Face à ce qu’il convient d’appeler la boucherie en cours à Gaza, avec au moins 235 journalistes tués depuis l’invasion israélienne, depuis le 7 octobre 2023, l’engagement et la détermination de la journaliste Zareefa Abou Qoura qui continue de couvrir et documenter les derniers développements en Palestine méritent d’être célébrer.
Pour cause, dans un tel contexte bien complexe où l’Israël prend délibérément pour cible les journalistes, elle continue de couvrir la vie quotidienne des Gazaouis. De même qu’elle immortalise les attaques perpétrées contre des centres de distribution alimentaire, entre autres.
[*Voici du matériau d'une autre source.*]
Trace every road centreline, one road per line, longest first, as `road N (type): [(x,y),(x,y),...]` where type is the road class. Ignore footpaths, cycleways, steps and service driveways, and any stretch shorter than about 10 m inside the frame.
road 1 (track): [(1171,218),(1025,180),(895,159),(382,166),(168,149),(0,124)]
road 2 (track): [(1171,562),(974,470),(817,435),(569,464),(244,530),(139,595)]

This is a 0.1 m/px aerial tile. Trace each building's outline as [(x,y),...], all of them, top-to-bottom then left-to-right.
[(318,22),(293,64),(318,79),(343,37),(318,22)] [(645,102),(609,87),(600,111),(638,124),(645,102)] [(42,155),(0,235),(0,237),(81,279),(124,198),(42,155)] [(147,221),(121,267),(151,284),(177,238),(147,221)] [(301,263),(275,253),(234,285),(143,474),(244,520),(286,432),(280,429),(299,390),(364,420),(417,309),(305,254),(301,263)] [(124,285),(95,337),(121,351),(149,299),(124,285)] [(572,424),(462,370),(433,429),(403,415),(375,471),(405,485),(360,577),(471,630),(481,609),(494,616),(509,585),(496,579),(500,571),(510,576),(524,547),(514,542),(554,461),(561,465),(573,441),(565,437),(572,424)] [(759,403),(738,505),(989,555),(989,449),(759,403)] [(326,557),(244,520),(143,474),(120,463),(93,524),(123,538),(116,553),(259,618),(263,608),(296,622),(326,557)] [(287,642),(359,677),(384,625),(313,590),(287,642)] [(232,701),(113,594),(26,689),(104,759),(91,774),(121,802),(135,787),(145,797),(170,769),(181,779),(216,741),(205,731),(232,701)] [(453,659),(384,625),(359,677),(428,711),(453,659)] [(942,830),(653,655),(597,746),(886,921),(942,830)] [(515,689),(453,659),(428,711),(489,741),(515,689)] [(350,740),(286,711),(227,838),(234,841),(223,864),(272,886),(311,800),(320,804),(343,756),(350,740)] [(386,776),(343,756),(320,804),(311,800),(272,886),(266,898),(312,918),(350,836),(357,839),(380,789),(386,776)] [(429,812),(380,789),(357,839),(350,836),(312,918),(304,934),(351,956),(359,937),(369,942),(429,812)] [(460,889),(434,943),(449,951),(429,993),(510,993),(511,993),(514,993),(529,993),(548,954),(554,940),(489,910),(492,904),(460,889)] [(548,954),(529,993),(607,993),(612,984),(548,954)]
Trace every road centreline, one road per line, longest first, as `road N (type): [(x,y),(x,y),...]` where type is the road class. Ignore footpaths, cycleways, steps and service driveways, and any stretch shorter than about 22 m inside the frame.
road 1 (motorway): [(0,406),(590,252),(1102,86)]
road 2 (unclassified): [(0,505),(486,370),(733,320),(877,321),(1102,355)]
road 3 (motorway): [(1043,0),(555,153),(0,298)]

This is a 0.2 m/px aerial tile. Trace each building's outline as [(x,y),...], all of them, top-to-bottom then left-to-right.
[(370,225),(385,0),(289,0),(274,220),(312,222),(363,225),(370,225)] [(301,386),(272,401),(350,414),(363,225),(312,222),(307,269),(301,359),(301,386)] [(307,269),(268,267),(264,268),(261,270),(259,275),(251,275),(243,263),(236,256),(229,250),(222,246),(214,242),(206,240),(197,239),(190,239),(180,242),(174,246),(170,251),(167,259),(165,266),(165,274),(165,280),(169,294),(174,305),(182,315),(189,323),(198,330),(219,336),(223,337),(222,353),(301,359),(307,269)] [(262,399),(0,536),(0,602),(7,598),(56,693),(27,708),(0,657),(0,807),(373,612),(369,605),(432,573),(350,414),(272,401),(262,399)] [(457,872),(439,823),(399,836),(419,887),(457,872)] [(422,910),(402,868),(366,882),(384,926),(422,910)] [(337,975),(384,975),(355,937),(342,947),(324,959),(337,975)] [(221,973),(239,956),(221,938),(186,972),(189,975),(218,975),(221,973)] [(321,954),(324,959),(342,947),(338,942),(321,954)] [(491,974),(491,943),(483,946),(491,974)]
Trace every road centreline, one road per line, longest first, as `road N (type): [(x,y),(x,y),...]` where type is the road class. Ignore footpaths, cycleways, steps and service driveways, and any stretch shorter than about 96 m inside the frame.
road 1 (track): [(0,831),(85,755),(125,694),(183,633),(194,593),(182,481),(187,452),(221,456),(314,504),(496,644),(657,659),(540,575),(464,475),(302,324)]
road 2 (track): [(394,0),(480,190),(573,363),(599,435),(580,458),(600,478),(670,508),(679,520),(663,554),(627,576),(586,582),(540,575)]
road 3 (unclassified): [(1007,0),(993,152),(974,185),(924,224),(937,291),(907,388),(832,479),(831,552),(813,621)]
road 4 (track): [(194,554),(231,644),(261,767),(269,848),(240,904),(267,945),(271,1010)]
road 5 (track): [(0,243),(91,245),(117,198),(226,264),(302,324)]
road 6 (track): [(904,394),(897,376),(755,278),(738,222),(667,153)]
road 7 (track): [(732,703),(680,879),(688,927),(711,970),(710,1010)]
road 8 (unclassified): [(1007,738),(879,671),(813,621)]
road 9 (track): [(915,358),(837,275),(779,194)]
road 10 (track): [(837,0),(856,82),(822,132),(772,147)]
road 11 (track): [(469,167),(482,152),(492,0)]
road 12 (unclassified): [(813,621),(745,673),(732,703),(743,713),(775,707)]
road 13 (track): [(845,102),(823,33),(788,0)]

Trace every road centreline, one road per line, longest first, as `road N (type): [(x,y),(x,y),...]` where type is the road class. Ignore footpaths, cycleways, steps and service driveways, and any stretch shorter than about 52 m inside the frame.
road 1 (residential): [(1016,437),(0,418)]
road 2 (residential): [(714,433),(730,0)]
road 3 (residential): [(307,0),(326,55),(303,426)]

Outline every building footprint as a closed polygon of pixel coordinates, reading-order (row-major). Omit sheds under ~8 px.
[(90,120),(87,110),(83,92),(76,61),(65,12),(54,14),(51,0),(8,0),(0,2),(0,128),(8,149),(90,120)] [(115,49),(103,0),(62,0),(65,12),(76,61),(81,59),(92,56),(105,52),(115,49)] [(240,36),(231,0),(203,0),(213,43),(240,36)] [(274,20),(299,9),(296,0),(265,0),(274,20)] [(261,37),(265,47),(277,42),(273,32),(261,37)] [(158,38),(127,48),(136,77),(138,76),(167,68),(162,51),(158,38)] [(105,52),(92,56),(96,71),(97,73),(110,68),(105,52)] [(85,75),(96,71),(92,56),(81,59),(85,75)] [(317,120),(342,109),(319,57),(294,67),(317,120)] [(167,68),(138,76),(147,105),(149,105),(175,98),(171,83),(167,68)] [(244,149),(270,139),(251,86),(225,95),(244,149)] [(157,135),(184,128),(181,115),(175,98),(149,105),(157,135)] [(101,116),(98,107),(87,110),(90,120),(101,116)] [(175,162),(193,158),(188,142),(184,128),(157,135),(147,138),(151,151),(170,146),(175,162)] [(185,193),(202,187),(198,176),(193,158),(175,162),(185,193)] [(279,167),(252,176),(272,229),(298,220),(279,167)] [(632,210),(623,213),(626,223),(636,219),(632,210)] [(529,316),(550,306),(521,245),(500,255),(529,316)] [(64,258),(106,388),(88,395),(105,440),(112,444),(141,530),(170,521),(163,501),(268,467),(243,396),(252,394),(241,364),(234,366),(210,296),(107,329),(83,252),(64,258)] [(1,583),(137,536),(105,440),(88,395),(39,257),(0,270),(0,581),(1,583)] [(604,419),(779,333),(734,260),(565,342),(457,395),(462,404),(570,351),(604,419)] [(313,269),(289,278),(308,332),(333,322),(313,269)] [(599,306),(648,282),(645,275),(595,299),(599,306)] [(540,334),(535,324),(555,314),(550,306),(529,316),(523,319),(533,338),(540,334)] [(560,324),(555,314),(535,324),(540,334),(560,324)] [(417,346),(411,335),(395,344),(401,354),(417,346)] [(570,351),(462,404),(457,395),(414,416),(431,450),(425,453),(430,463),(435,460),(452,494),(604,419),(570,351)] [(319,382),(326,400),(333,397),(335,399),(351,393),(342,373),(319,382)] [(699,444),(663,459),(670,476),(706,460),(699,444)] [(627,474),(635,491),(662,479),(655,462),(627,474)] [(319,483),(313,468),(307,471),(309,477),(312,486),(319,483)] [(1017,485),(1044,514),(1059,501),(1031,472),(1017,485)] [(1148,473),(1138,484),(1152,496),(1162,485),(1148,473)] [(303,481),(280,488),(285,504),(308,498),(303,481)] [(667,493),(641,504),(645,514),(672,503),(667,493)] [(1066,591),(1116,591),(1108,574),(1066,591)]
Aussi, celle qui offre des correspondances à des médias comme The Guardian, Al Jazerra ou encore la BBC, travaille-t-elle sur des reportages d’investigation sur la torture de médecins palestiniens en détention israélienne et l’utilisation de chiens policiers comme armes contre des civiles.
« Le monde n’a aucune idée de ce que signifie être journaliste à Gaza… »
Le dynamisme osé Zareefa a donc convaincu le jury qui n’a pas hésité à la consacrer grande lauréate du ‘’prix Shireen Abu Akleh’’. Un prix qui, à en croire les organisateurs, célèbre plus particulièrement encore, le courage et la détermination des femmes journalistes. « Même si nos chances s’amenuisaient, même quand des collègues qui se tenaient juste à côté de moi ont été tués (...) même quand nos voisins ont commencé à avoir peur de nous, les journalistes, et nous ont demandé de partir, craignant que les bombes ne nous suivent, j’ai continué en tant que journaliste affamée, couvrant la famine des autres, parcourant de longues distances juste pour recharger mon téléphone ou trouver un signal Internet, écrivant mes articles et les envoyant avec mon ordinateur en équilibre sur mes genoux - sans chaise, sans table, rien du tout », a déclaré Zareefa Abou Qoura. « Le monde n’a aucune idée de ce que signifie être journaliste à Gaza, où la plupart des journalistes couvrent la guerre sans gilet pare-balles ni casque — l’équipement de protection le plus élémentaire — parce qu'Israël en interdit l’entrée », a-t-elle poursuivi.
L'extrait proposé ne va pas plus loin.